360 Grad: «30 Rock» Bottom
Julian Miller bewertet seit über vier Jahren Filme und Serien. In seiner neuen Reihe geht er der Frage nach, warum ZDFneo scheitert.
Die Premiere der US-Sitcom «30 Rock» beim hippen und coolen neuen Sender ZDFneo erreichte maximal 4.999 Zuschauer. Das müssen selbst die größten Optimisten in den Reihen der öffentlich-rechtlichen Rundfunkanstalten zugeben. Noch gnadenloser kann ein Fehlstart gar nicht mehr aussehen. Aber was haben die Mainzer in Maßanzügen denn hier nun wieder falsch gemacht?

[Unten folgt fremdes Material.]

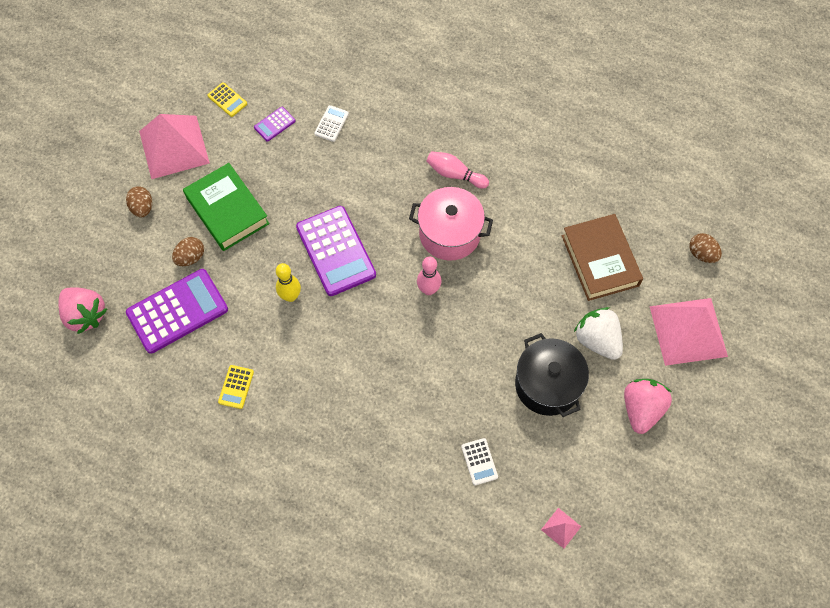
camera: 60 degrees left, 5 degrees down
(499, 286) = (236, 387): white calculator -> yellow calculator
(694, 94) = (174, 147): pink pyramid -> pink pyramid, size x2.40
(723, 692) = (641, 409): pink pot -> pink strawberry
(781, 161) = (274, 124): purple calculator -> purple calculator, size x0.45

Zunächst haben sie einmal ein grundlegendes Image-Problem. Zwischen Mainzelmännchenalter und Pensionierung verirrt sich kaum ein Zuschauer noch zum ZDF. Umso bezeichnender ist es natürlich, dass man sich nun mit einem auf intellektuelle US-Sitcoms ausgerichteten Kanal die Zielgruppe zugänglich machen will. ZDFneo ist die televisionäre Allegorie eines siebzigjährigen Rentners mit Bierbauch und etwas längeren Fußnägeln, der grellbunte Hawaiihemden trägt und sich die Haare pink färbt, um jugendlich zu wirken. Da fällt es schwer, ernst genommen zu werden. Und so lange beim Hauptsender die Prime-Time mit der dutzendsten Auflage irgendeiner Schunkelshow zugemauert wird, ohne gleichzeitig in Formate gleich welcher jüngeren Generation zu investieren, wird sich daran nichts ändern.
Das deutsche Quotenversagen von «30 Rock» hat es indes schon in die amerikanische Presse geschafft. Auf der anderen Seite des Atlantiks liest man primär Unverständnis darüber, dass die Krauts sich mit dem Format nicht anfreunden können. Verwunderlich ist das allerdings nicht. Angelsächsischer Humor ist subtiler und kommt ohne große Gag-Keulen aus, während die meisten Deutschen es vorziehen, auf jede Punchline demonstrativ hingewiesen zu werden. «30 Rock» ist hier nur ein neues Beispiel einer längst bekannten Tatsache. «Seinfeld» und «Frasier», riesige Hits in den USA, führten in Deutschland ein kümmerliches Nischendasein im Nachtprogramm und auch der verzweifelte Versuch des deutschen Comedy Central-Ablegers, deutsche Zuschauer mit der phänomenalen FOX-Sitcom «Arrested Development» zu beglücken, scheiterte kläglich. Anhänger von Barth'schem Chauvinismus und grellen, kölschen Klamauk-Queens wie “Cindy aus Marzahn” können mit der dynamischen Dialogführung und den intelligenten Verwicklungen der Charaktere schlichtweg nichts anfangen.
Mehr als eine kleine, interessierte Randgruppe ist für «30 Rock» bei ZDFneo als Zuschauerklientel wohl auch in den nächsten Wochen nicht zu erwarten. Wenn die Serie überhaupt so lange durchhält. In gewisser Weise eine typische «Seinfeld»-Situation.